Privacy Policy

Last updated: March 2026

ROYAL Exclusive Properties & Investments (“REP”, “we”, “us”) respects your privacy and is committed to protecting your personal data.

This Privacy Policy explains how we collect, use, share, and protect personal data when you visit royal-properties.net (the “Website”) or contact us via our forms and communications.

1. Who we are (Data Controller)
Data Controller: ROYAL Exclusive Properties & Investments
VAT/TIN: EL801348993
Contact: via the contact form on the Website.
This Privacy Policy applies only to this Website operated by REP. Links to other websites (including other ROYAL ecosystem brands or partner sites) are governed by their own privacy policies.

2. What data we collect
Depending on how you use the Website, we may collect:

A) Data you provide to us
•Identity & contact data: name, email, phone number
•Inquiry data: your request, preferred areas, budget range, timeline, asset type (residential/land/hotel), and any information you include in your message
•Documents (if you send them): files or details you share for evaluation (e.g., ownership documents, plans, photos)

B) Data we collect automatically
•Technical data: IP address, device type, browser, operating system, and basic usage logs (e.g., date/time of access, pages requested)
•Cookie and similar technology data: depending on your cookie settings (see Section 8)

C) Data from third parties (limited)
We may receive limited data from:
•Professional advisors or partners you ask us to involve (e.g., lawyers, engineers, finance partners)
•Referrers who introduce you to us (e.g., name and contact details)

3. Why we use your data (purposes)
We use personal data to:
•Respond to inquiries and provide requested information (e.g., property options, process steps, availability)
•Provide brokerage and advisory services (screening, shortlisting, coordination of next steps)
•Coordinate introductions to qualified third parties only when relevant and usually at your request (e.g., legal/immigration, finance partners, technical professionals)
•Operate and secure the Website, including troubleshooting and preventing misuse
•Improve Website performance and user experience (analytics only if enabled via cookie preferences)
•Comply with legal obligations (e.g., record-keeping, handling lawful requests)

4. Legal bases for processing (GDPR)
We process personal data under one or more of the following legal bases:
•Contract / pre-contract steps: when you request services or information and we need your data to respond and proceed
•Legitimate interests: to operate, secure, and improve the Website and manage our communications professionally
•Consent: where required (e.g., optional cookies; marketing communications where you explicitly opt in)
•Legal obligation: where we must retain or disclose data under applicable law

5. Marketing communications
We do not add you to marketing lists by default.
•If you opt in to receive updates, we may send you occasional communications.
•You can unsubscribe at any time (unsubscribe link in emails or by contacting us).
•If you did not opt in, you will only receive communications necessary to respond to your inquiry or provide the service you requested.

6. Who we share your data with
We do not sell your personal data.
We may share data with:
•Service providers (processors) supporting Website hosting, email delivery, form handling, and security—only as needed to operate the Website and communications
•Professional advisors (lawyers, accountants, auditors) where necessary for legitimate business purposes
•Qualified partners (e.g., finance partners, licensed legal/immigration professionals, engineers/architects) only when relevant and typically at your request, or where needed to progress a service you requested
•Authorities where required by law or to protect legal rights
All processors act under contract and instructions, and must apply appropriate security measures.

7. International transfers
If any of our service providers process data outside the European Economic Area, we use appropriate safeguards (such as Standard Contractual Clauses) and take measures to ensure an adequate level of protection.

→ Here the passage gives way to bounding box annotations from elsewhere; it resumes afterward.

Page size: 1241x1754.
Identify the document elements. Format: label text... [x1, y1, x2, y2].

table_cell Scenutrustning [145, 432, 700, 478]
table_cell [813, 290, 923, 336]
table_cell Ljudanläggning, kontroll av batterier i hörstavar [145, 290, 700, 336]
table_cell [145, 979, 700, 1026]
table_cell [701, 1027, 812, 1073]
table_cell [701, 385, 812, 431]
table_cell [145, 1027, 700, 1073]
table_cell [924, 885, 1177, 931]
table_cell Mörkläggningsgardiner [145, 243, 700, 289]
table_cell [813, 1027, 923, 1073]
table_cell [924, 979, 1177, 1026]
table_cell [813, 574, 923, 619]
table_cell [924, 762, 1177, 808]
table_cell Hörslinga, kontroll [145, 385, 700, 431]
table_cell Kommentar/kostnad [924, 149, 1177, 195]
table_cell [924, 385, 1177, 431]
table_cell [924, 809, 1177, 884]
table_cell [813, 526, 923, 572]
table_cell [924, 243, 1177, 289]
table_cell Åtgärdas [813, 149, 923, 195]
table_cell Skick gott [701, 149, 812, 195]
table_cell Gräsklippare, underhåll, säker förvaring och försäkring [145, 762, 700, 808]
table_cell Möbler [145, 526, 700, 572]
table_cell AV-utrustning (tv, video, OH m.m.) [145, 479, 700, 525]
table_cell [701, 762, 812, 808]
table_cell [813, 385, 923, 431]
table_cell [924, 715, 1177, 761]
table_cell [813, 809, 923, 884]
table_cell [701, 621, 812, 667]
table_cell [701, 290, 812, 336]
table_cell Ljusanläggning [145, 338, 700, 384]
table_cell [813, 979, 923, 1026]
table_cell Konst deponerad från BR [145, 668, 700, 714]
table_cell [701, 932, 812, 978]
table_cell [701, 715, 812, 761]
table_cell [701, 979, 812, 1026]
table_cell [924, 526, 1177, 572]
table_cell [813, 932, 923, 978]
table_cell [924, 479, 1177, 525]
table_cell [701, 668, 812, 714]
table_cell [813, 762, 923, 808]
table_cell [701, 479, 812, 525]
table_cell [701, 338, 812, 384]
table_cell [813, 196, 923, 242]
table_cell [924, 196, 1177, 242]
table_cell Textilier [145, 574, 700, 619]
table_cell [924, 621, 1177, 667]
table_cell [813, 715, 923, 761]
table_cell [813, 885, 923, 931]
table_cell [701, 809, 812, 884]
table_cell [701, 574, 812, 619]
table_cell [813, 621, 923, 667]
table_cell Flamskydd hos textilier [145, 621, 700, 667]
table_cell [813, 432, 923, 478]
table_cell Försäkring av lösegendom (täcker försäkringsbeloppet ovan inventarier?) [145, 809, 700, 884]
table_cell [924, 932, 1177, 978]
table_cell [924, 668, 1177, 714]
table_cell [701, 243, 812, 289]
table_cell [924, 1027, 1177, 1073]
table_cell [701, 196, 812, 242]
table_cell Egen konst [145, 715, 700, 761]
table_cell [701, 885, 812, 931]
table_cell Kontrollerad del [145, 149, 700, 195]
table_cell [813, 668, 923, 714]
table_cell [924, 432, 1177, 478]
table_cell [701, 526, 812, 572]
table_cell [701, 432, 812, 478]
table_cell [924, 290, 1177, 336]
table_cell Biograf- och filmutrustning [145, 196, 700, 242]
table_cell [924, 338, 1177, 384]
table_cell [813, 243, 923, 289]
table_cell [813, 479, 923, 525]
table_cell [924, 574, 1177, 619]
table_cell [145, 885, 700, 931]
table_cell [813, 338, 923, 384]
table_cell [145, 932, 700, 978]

8. Cookies and similar technologies
We use cookies and similar technologies for:
•Strictly necessary cookies (website functionality, security)
•Preferences cookies (remembering choices where applicable)
•Analytics cookies (only if enabled via your cookie preferences)
•Marketing cookies (only if enabled; where used)

9. Data retention
We keep personal data only as long as necessary for the purposes described above, including:
•Inquiry communications: typically up to 24 months from last contact
•Service-related records: for the duration of the service and as required for legal/financial record-keeping
•Marketing (opt-in only): until you unsubscribe or withdraw consent
Retention periods may be extended where required by law or for legal claims.

10. Your rights
Under GDPR, you may have the right to:
•Access your personal data
•Correct inaccurate data
•Request deletion (where applicable)
•Restrict or object to processing (where applicable)
•Data portability (where applicable)
•Withdraw consent at any time (where consent is the basis)
You also have the right to lodge a complaint with the Hellenic Data Protection Authority (HDPA).
To exercise rights, contact us via the Website contact form.

11. Security
We apply appropriate technical and organizational measures to protect personal data. No system is 100% secure, but we work to prevent unauthorized access, loss, or misuse.

12. Children
Our Website and services are not intended for children, and we do not knowingly collect personal data from minors.

13. Changes to this policy
We may update this Privacy Policy from time to time. The “Last updated” date will reflect changes. Material changes will be posted on this page.